For instance, an arteriogram (or angiogram) can make veins, arteries and other structures more visible and can reveal blockages, malformations, aneurysms or other problems affecting the blood vessels of the brain and spine.
Computed tomography, or CT scans, capture cross-sectional views of the brain and surrounding structures.
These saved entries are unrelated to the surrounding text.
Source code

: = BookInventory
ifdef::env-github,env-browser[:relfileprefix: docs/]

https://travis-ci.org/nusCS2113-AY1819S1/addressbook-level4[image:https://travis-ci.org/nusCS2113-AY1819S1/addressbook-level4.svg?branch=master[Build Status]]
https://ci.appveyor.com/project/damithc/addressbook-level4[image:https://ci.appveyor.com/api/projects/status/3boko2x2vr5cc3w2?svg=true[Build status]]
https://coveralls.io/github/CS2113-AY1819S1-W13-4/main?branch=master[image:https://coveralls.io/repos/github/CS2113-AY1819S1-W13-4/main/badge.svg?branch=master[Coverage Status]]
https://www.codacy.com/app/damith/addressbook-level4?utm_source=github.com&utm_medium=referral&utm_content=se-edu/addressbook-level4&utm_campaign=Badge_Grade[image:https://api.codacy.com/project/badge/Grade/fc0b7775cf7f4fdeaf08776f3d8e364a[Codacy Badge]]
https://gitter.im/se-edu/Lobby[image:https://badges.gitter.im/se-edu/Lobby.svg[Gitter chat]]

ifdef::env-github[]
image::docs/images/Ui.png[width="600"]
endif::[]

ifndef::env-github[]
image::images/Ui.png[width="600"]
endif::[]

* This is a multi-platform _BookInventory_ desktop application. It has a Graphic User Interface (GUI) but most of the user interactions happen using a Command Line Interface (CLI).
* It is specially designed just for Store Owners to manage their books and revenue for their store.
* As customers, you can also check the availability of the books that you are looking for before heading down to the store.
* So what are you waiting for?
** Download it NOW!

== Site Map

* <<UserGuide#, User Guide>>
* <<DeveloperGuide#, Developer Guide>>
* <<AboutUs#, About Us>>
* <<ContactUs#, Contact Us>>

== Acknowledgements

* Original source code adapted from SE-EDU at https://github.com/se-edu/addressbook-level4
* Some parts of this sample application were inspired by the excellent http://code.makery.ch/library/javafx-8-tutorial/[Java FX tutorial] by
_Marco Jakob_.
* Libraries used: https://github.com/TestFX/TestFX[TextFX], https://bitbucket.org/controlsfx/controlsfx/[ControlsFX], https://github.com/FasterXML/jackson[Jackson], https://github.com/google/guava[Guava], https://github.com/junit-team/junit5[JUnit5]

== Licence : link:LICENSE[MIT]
Computed tomography angiography (CTA) combines a CT scan with an injection of a contrast medium to produce pictures of blood vessels and tissues.
Electroencephalograms, or EEGs, record the electrical activity of the brain and are part of the diagnostic work-up for epilepsy and other disorders.
Magnetic resonance imaging (MRI) uses radiofrequencies, powerful magnets and a computer interface to provide a clear and detailed view of soft tissue and organs in the body, including the brain. Special applications of magnetic resonance imaging include magnetic resonance angiography (MRA) and magnetic resonance venography (MRV).
Positron emission tomography (PET) is a nuclear medicine imaging technique that shows the structure and function of the brain, along with subtle changes in cell activity seen at the onset of certain diseases, such as cancer.